I work at and partially own a company that builds websites. My office environment is filled with photographers and designers with me being the only developer. It's easy to feel out of place in such a work environment, especially when you're the kind of person that finds it difficult to interact with others. Lately, I've found myself falling for a lady at work. She shares similar interests and we've had some long chats. Unfortunately, she works for me. It's made things difficult for me at the office and has been negatively affecting my productivity. I both loath and love going into work but not for the right reasons.<p>While we're not necessarily a tech startup, we are focused on making cool things in the digital magazine arena here in New Zealand. I feel this entitles me to post on HN and ask for some advice. Surely, we developers and entrepreneurs have faced a similar problem at work? What can I possibly do?
======
HedgeMage
Direct your attentions elsewhere.

Mixing business and romance is in itself very difficult to pull off without a
massive explosion of drama that hurts everyone involved and spares shrapnel
for those who just happen to be nearby. Add in the employer/employee dynamic,
and we're talking at best a ton of work to try (and usually fail) to mitigate
the power imbalance, and at worst a sexual harassment lawsuit.

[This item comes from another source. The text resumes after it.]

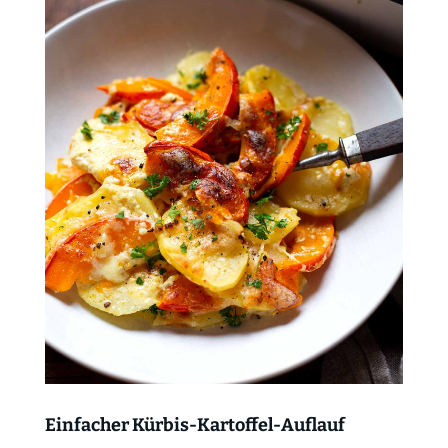
Einfacher Kürbis-Kartoffel-Auflauf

You've described yourself as someone who finds it difficult to interact with
others. You find yourself falling for someone in a situation where you
couldn't help but interact with her. In other words, your hindbrain is
screaming "take the easy way out!".

I get it... our society makes the location, selection, and courting of mates
difficult and extremely high-risk for heterosexual males. It's dysfunctional,
and it needs to stop. Women are trained almost from birth in a set of
behaviors and expectations that hamstring you at every turn, and yet most feel
powerless in a situation that can be just as frustrating for them.

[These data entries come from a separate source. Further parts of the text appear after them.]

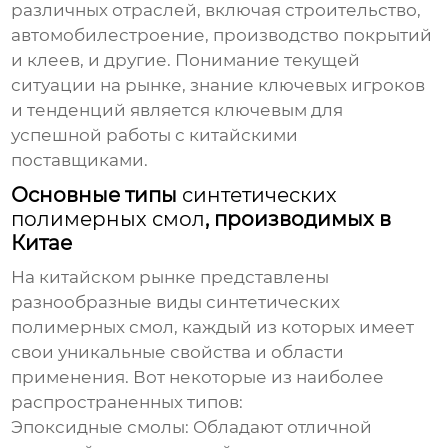
различных отраслей, включая строительство,
автомобилестроение, производство покрытий
и клеев, и другие. Понимание текущей
ситуации на рынке, знание ключевых игроков
и тенденций является ключевым для
успешной работы с китайскими
поставщиками.
Основные типы
синтетических
полимерных смол
, производимых в
Китае
На китайском рынке представлены
разнообразные виды
синтетических
полимерных смол
, каждый из которых имеет
свои уникальные свойства и области
применения. Вот некоторые из наиболее
распространенных типов:
Эпоксидные смолы: Обладают отличной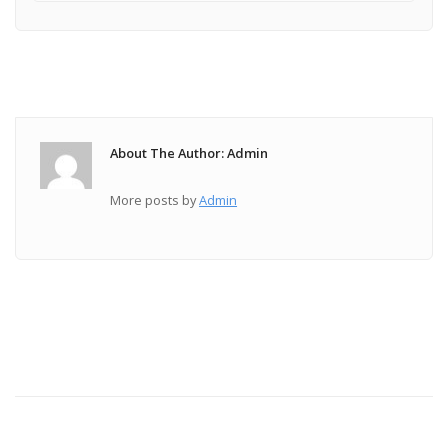
About The Author: Admin
More posts by
Admin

Learn to be more effective in finding and wooing mates in a situation where
you aren't mixing different relationship types, and do your best to step out
of the expected patterns. When you aren't reacting to a self-imposed scarcity,
passing attractions won't be such a big deal, they'll just pass.

\--Susan

P.S. -- Yes, I know I just made all of that sound far easier that it is. It's
not easy, but it does work if you go about it right. I know this because I
tend to send my male friends and partners into the world far more capable at
selecting and wooing interesting women than they were when I found them. It's
just another skill to learn.

------
geoffw8
Hey - play it safe. Company relationships can be tough, and if you think your
not the type that could maybe handle all outcomes (you know, flit if off
confidently and play the game as it were) just be mindful of the consequences
should things go wrong.

But look, your human, if theres a pretty girl and you guys have the same
interests certainly continue to do what your doing. You'd be doing you and
humanity a dis justice if you just "stopped" talking to her, or stopped any
consideration of what "could happen".

I think if I was you I would wind it up to the point where you are both
certain what you would like to do next, and just go with the flow.

(...or just fire her! ...joking of course!)

Enjoy

------
tzaman
You should let her know what you feel, talk about it and together decide what
to do next. You only have a problem if the feeling is not mutual.

My wife is also my employee and we had no problems whatsoever.

------
dpio
If you go further with this then one of you has to leave. Most likely her, but
only because you own the company, of course.